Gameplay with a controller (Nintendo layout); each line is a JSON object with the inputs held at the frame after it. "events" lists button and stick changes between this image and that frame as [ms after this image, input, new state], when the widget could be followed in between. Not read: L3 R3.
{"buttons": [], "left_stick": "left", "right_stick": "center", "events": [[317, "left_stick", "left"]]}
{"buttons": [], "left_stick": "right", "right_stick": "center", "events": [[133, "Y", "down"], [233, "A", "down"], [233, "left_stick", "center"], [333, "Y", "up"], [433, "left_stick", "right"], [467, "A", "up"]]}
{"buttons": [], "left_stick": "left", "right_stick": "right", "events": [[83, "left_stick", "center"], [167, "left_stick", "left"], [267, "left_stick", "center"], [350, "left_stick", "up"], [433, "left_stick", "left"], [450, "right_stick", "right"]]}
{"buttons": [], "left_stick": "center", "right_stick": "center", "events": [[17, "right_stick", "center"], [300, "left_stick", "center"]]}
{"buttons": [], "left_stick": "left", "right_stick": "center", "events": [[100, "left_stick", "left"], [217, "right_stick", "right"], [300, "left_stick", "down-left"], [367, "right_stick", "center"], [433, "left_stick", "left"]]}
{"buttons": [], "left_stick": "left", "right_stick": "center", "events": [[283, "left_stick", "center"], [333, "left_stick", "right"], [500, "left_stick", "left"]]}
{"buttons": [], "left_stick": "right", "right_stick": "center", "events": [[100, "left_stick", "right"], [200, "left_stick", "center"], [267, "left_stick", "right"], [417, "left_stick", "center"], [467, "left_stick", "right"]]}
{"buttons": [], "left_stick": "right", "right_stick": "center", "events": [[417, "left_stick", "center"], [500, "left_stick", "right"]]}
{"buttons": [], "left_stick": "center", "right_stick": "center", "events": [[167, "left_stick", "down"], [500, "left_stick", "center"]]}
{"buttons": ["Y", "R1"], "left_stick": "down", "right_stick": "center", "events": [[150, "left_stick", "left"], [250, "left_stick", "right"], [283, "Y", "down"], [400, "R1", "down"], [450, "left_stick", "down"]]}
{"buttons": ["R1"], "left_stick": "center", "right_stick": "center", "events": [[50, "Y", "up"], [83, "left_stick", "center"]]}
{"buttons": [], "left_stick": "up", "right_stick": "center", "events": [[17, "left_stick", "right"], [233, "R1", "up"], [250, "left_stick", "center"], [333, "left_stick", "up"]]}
════════════════
INSTRUCTIONS FOR THE TASK:
Report every line from the listing above where the string "down" can be found.

EXERCISE RESPONSE:
{"buttons": [], "left_stick": "right", "right_stick": "center", "events": [[133, "Y", "down"], [233, "A", "down"], [233, "left_stick", "center"], [333, "Y", "up"], [433, "left_stick", "right"], [467, "A", "up"]]}
{"buttons": [], "left_stick": "left", "right_stick": "center", "events": [[100, "left_stick", "left"], [217, "right_stick", "right"], [300, "left_stick", "down-left"], [367, "right_stick", "center"], [433, "left_stick", "left"]]}
{"buttons": [], "left_stick": "center", "right_stick": "center", "events": [[167, "left_stick", "down"], [500, "left_stick", "center"]]}
{"buttons": ["Y", "R1"], "left_stick": "down", "right_stick": "center", "events": [[150, "left_stick", "left"], [250, "left_stick", "right"], [283, "Y", "down"], [400, "R1", "down"], [450, "left_stick", "down"]]}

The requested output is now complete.